Truth in Backtesting (Part 12)
Posted by Mark on October 23, 2014 at 04:53 | Last modified: April 27, 2015 10:38I will complete (for now) this blog mini-series by detailing a few additional backtesting pitfalls likely to misrepresent potential trading system candidates according to Kevin Davey.
The third backtesting pitfall involves limit orders that fill when price is touched rather than penetrated. Davey writes:
> One of the tricks unscrupulous system vendors play is to assume that all limit
> orders are filled as soon as the price is touched. You can recognize this… If the
> method shows trades… bought at the exact low of a bar, and/or sold at the exact
> high…you can bet this game is being played… Of course, the reality is that it is
> hard to buy the low and sell the high. My experience is that… you can probably
> do this 5-20% of the time. The other 80-95%… price has to trade through your
> price to get you a fill at the limit price… This can be an issue… If your back-test
> engine assumes… limit orders are filled when touched, the results will be…

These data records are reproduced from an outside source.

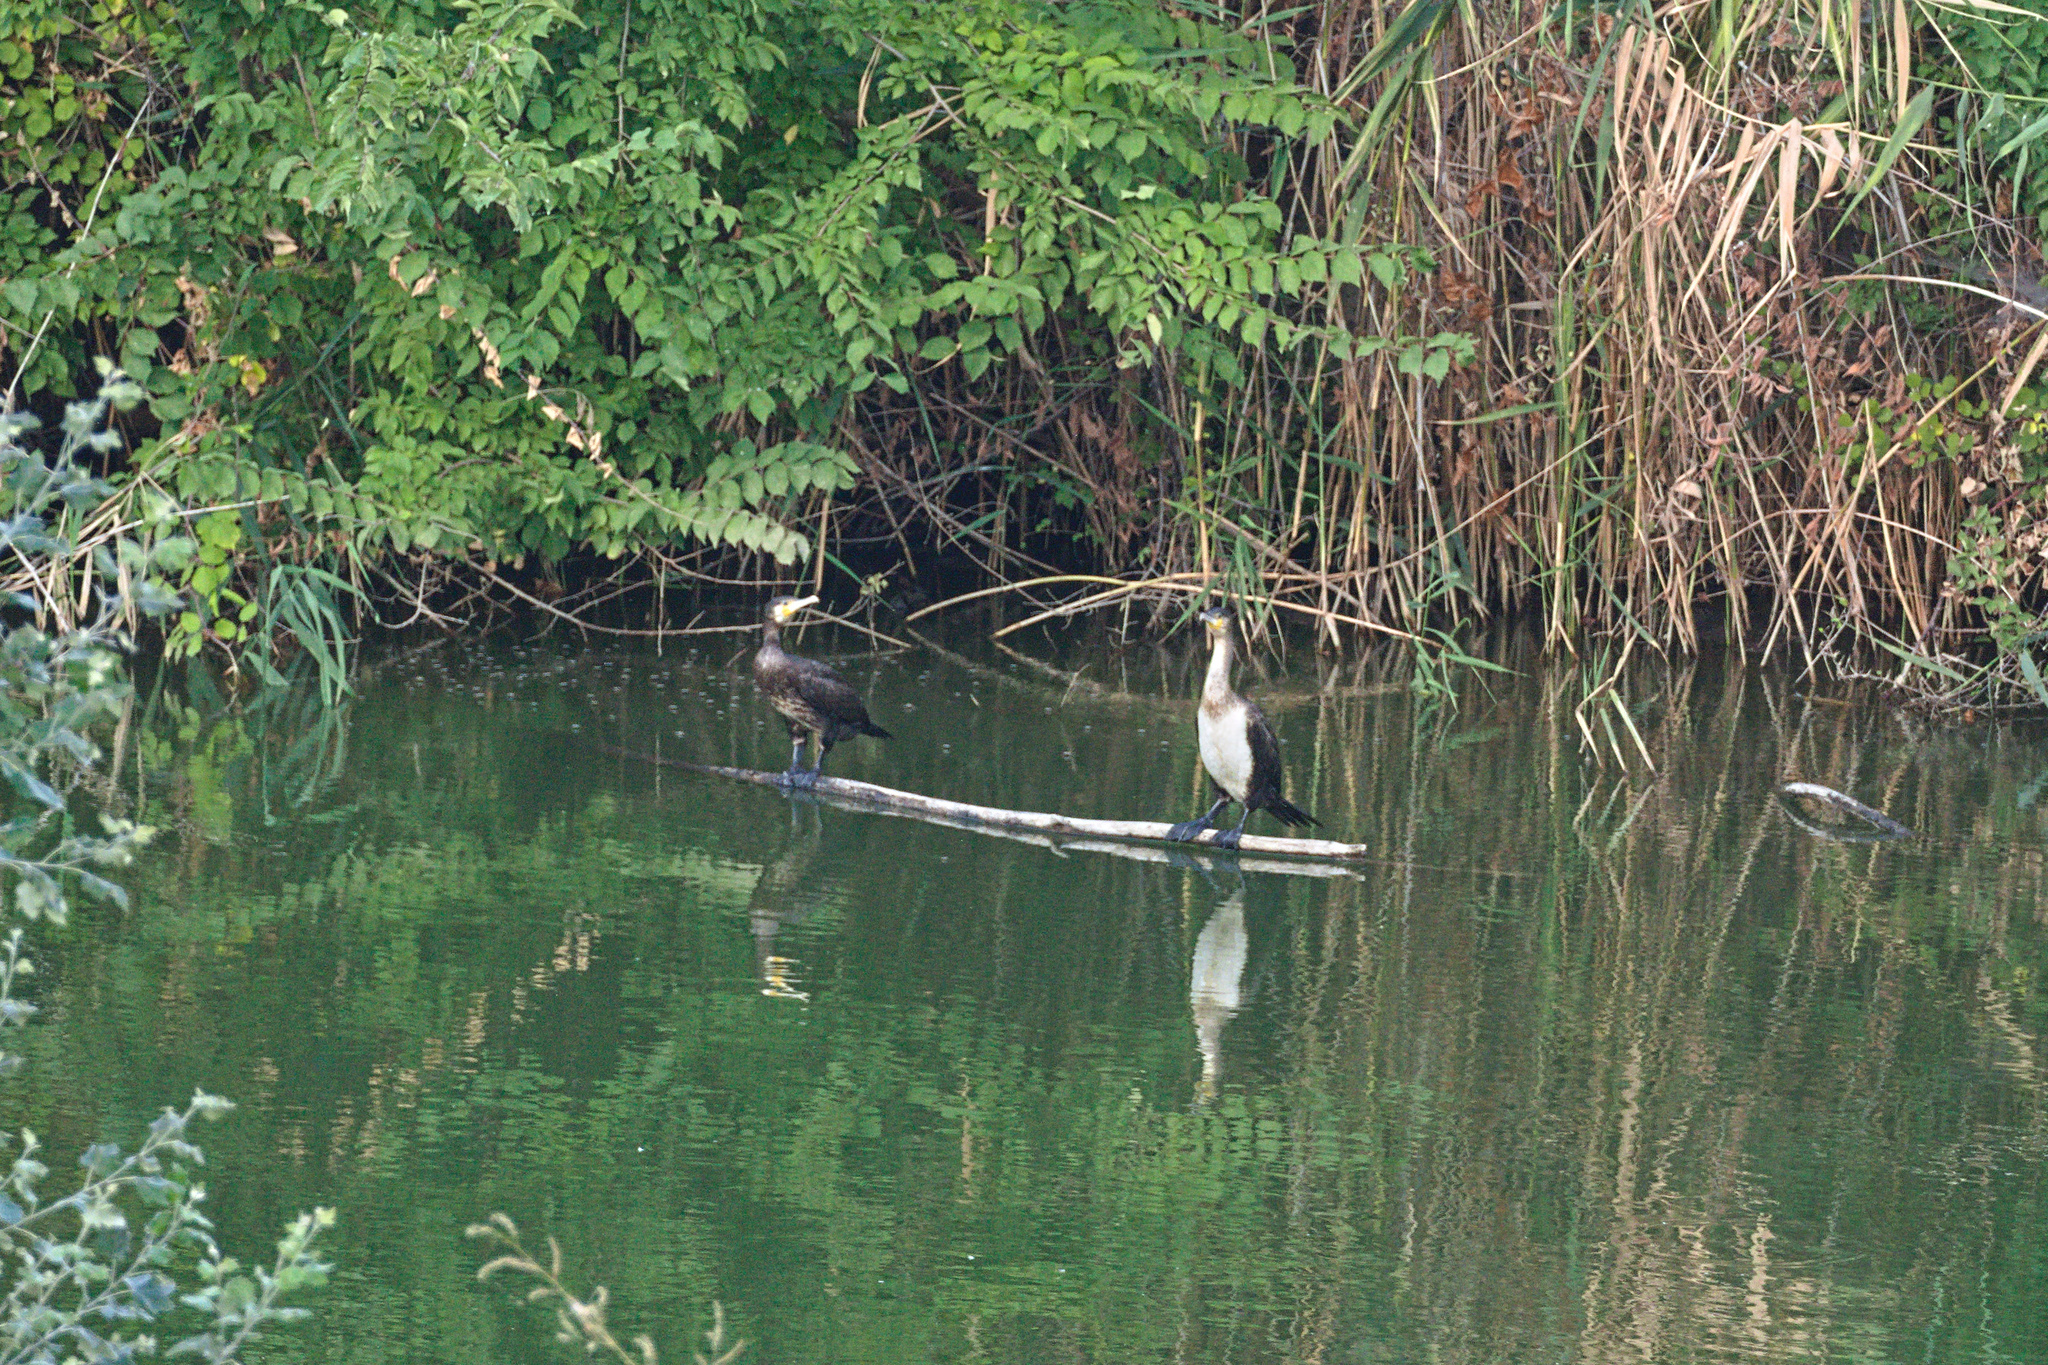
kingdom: Animalia
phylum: Chordata
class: Aves
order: Suliformes
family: Phalacrocoracidae
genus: Phalacrocorax
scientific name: Phalacrocorax carbo
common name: Great cormorant
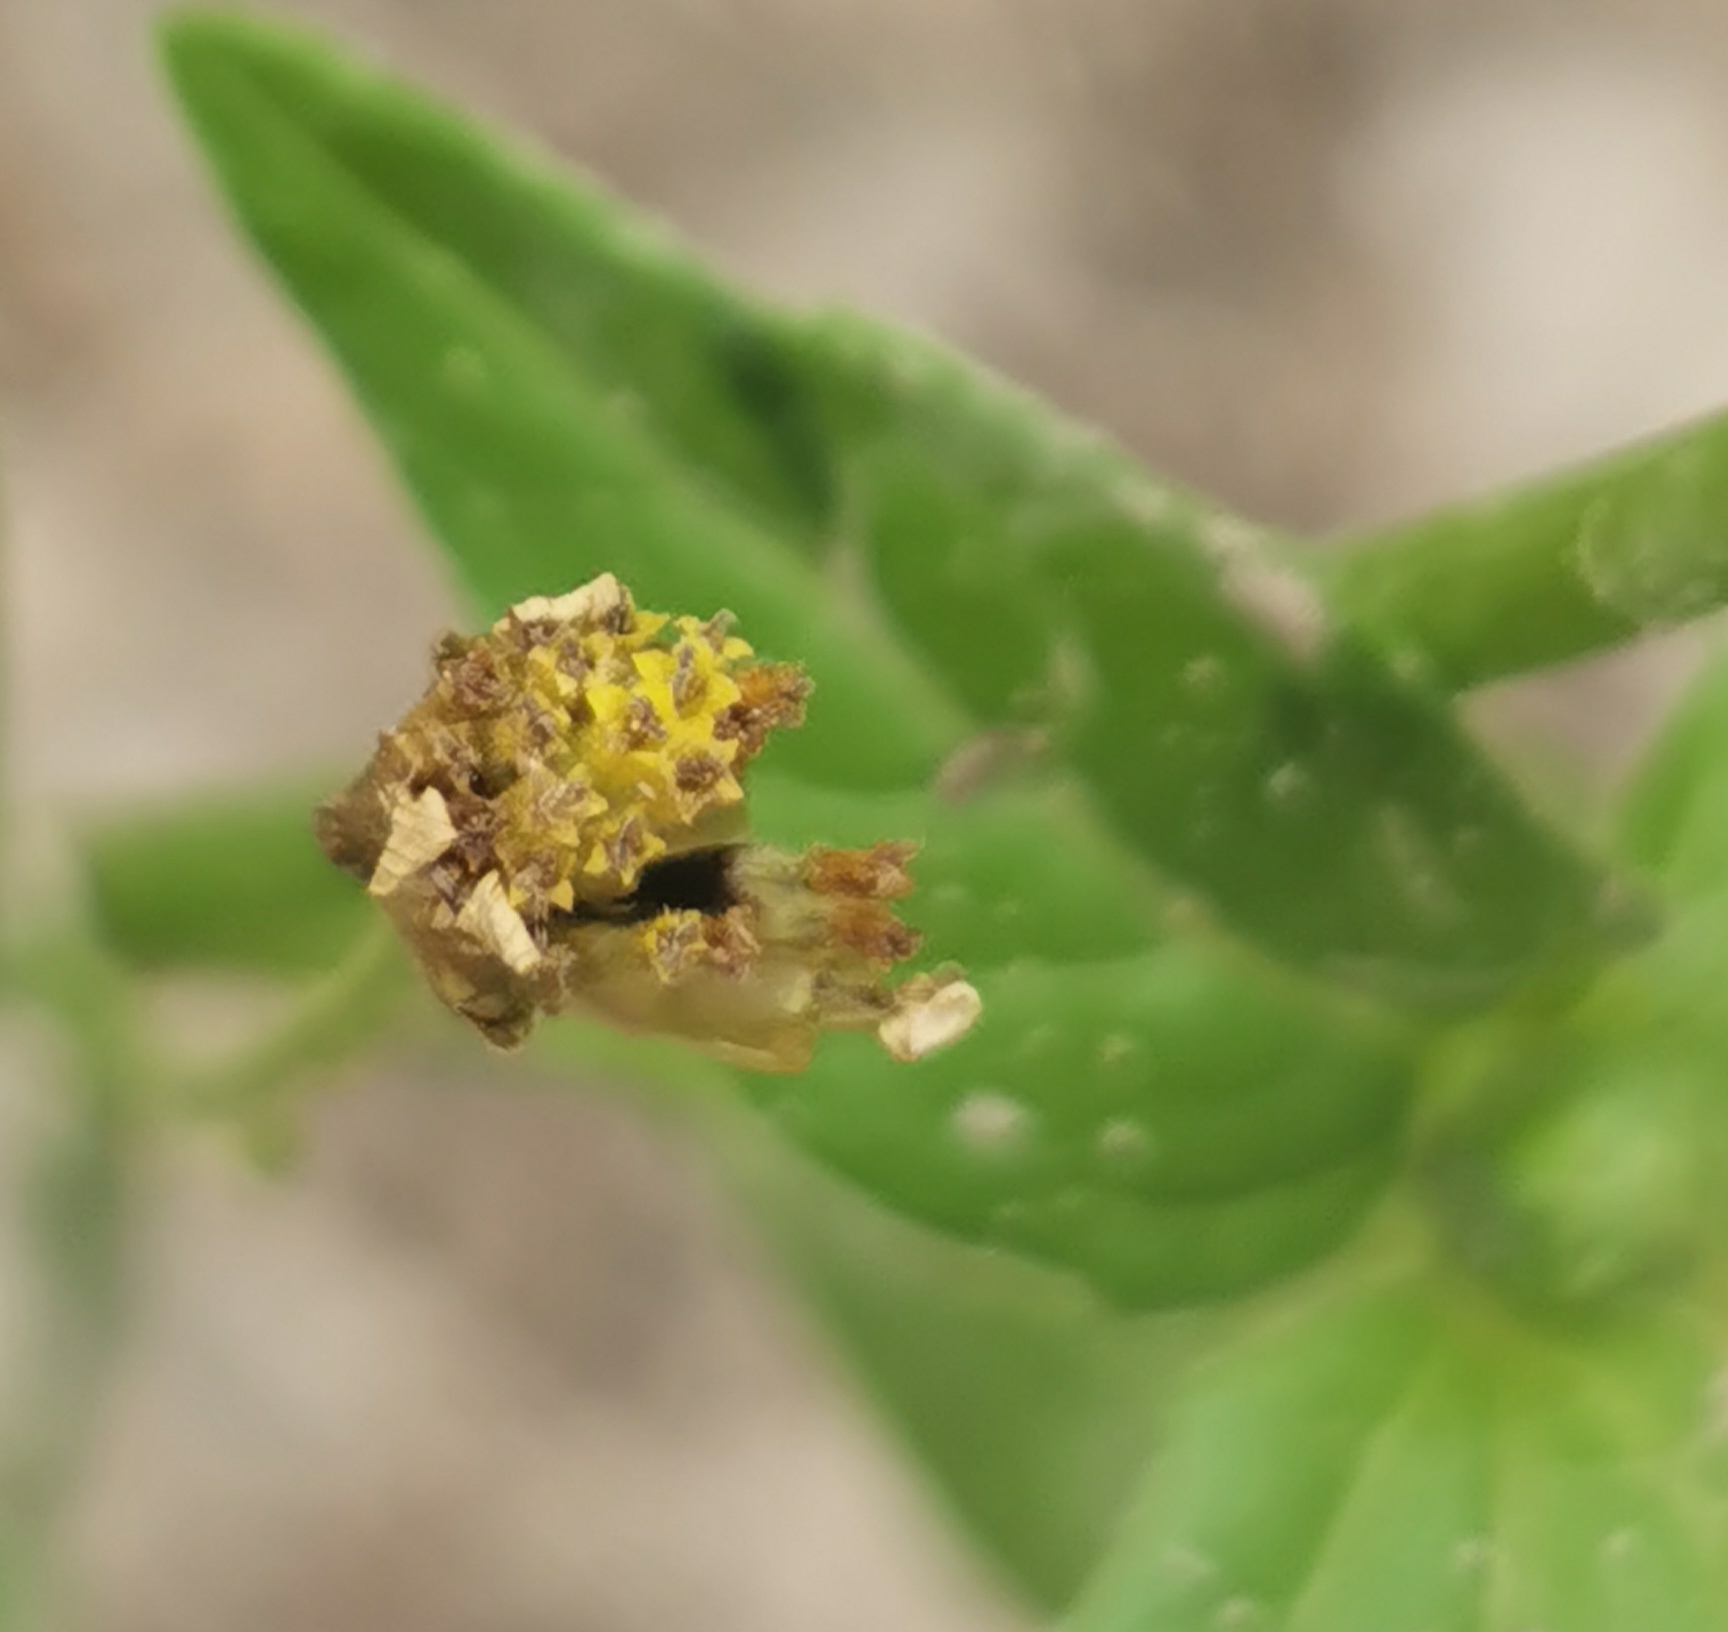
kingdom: Plantae
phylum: Tracheophyta
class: Magnoliopsida
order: Asterales
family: Asteraceae
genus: Galinsoga
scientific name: Galinsoga parviflora
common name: Gallant soldier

> optimistic. If the back-test engine assumes price must be penetrated to get a
> fill, then the back-test results will… be… pessimistic. I always go with the
> pessimistic approach. My actual results can then only be better
> than the back test [emphasis mine].
The final pitfall Davey describes involves strategies that exit on same bar as entry or have tight stops or profit targets such that a profit and loss exit could occur on the same bar:
> My experience is that it is easy to trick a strategy engine… when entry and
> exits occur on the same bar. This is due to the assumptions the strategy
> engine must make regarding price travel. Usually, the results will be overly
> optimistic when compared to real live trading.
A first goal should be to backtest in a way that closely models live trading.
A second goal should be to trade like I backtest.
If these are done then I have a better chance of developing a trading strategy that will work just as well in real time.